I should explain. It's just that when I open a book and see this scattering
of words and a lot of white space, and a rapid skim reveals word-play (I'm
not sure if "play" is the right word, but it's the only one I can
think of), extreme disjunctions, "new" words (the first lines of the opening poem include
unincredible, uncrouch, unwelledÉ.), broken words and phrases and rarely full
sentences, not to mention a fair smattering of the same thing in Welsh, and only occasionally anything
approaching a remotely paraphraseable statement, it all seems quite a
challenge, a throwing down of a poetry gauntlet, if you like. I know that one
of the things I'm supposed to do is spend some quality time with this stuff,
and allow the work to reveal itself, to find a way of reading that allows the
me as reader
and the text
as text to come to some kind of rapprochement, an understanding after initial
hostilities, if you will - to allow time, perhaps, for it all "to
develop texture" - but here's the thing:
These days I read for pleasure. Pretty much always that reading is
necessarily also for some kind of intellectual nourishment even if it is, on
occasion, purely the nourishment of reading elegant and polished writing to
remind me how beautiful and exact and exacting our language can be in
accomplished hands (and when I say "our language" I mean English; I
don't know much about Welsh). Also, and I make no bones about this, if a
contemporary poem (I'm making a distinction here; that
"contemporary" is important) lacks anything approaching a sense of
its own and its author's relative unimportance in relation to the "big
stuff" in life (global warming, smoking is good for you, men are
horrible, save the rabbit, language is untrustworthy etc.) I tend to start
off the relationship on the wrong foot; and it's like when I meet people:
first impressions matter, too. So come on, you poet with your poem, make me
want to sit with you a while. And I don't mean tell jokes, I mean simply (or
complexly) show me you know that language, anything one says in this poetry
business, is just so much word, and there are lots of other things we
could be doing instead of reading you. And show me you know the best writing is
that which engages the reader in such a way that when it also sets a
challenge (which the writing in Skine surely does) the reader nevertheless feels
the reading is an enterprise involving a degree of enjoyment, and even when,
after everything, he or she doesn't "get it" they feel it's not all
been hard graft and misery and no reward. And so, if I'm going to spend some
time with you, poet and your poem, at least let's share a sense of knowing
this, this absurdity that is "saying something", and know there is
more to life and writing than being clever. In short, I read for pleasure,
and if in some measure you do not give me pleasure, I see little reason to
linger.

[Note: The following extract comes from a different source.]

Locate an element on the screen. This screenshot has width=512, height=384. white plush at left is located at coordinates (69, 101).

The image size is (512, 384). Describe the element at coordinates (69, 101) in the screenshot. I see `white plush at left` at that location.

I don't need any more pain.
So, to Skine.
And I would suggest that one problem here - beyond an apparent total lack of
understanding regarding the pleasure principle - is that the poetry probably
works better off the page than on. Take, for example, a passage plucked at
random:
swansea love song
peaks &
polis, & eyes
troughs
quotation suppurating
my actions are
steps down lateral
unr
ekistance
eclogue
eliable
the post coital
word
be
cusp
&
collage
Now then: Mr. Trimble works as a poetry performer, primarily, I believe. And
if the clips on Youtube are anything to go by then some of those performances
fall solidly into the category of an avant-garde experience. We'll skip the
vexed question of what "avant-garde" may mean these days, when most things
have been done before in some shape or form. In that context, and given that
the poet describes himself and his interests thus: "a bilingual
poet, improvisational performer and editor ...... interested in
heterglossic, psychogeographic, mythic and radical pastoral poetry", we
as audience can surely place both him and ourselves in some kind of relation,
I think. And having done
that, I also think we can safely say that almost certainly this poetry works better off the
page than on. In truth, it's damn near unreadable on it. Notwithstanding the
fact that sometimes among the sprawl one comes across words and phrases that
make immediate sense and which the brain clings to like a drowning man will
cling to a plank of wood when the rest of the ship has long ago gone down
(having said which, a quick search for an example only came up, after two
minutes, with
the shiny cuff of the word
in the undergrowth
how many people have been
to the dole office
conniption, trouser
at the pervert's house
against perverts
daughter
which I'm not sure is a very good example) we also have the word
"heart" repeated 160 times in a rectangular block on page 76 which,
to be honest, is about as pointless on the page as you can get, because apart
from my equally pointless counting of the hearts (10 x 16 = 160) nobody's
going to actually read them, are they? So the text probably (I have shifted from
"almost certainly" to "probably", it seems) works best
when imagined or encountered or experienced as a score to a performance than
a poem on a page, which is fine, and who knows what it means? Who cares?
Well, I care.
Well, actually I don't care much, because I've read my fair share of poetry
that looks like this, and on occasion I've had to turn pages sideways and
upside down and even hold them up to the light to read them, and a lot of the
time it's been a waste of time but then at a performance it's made sense,
kind of, and that's good, for even when "meaning" is unclear,
"experience" and thought are happening and that's good. Seriously,
it's good. But
on the page
ride the
boundaries
shells
&
1s22s23d10
leaves me cold, I'm afraid, and I'm going to go elsewhere for my reading
pleasures. And let's be honest: I have no idea if this stuff is any good or
not. How can you tell? It's serious, for sure. And there's a lot of it. As
for the word itself - "skine" - well, I'm pretty sure the urban
dictionary definition didn't help one jot, and apart from knowing that here's
just one other bloke who's into (or read at university) Derrida and
"Writing and Difference" (or, as some people would have it,
w(right)ing and (un/in(dif)(de)ference) and all of that fun stuff I can't say
I'm any the wiser. I'm going to have a cup of tea now, and go read a comic.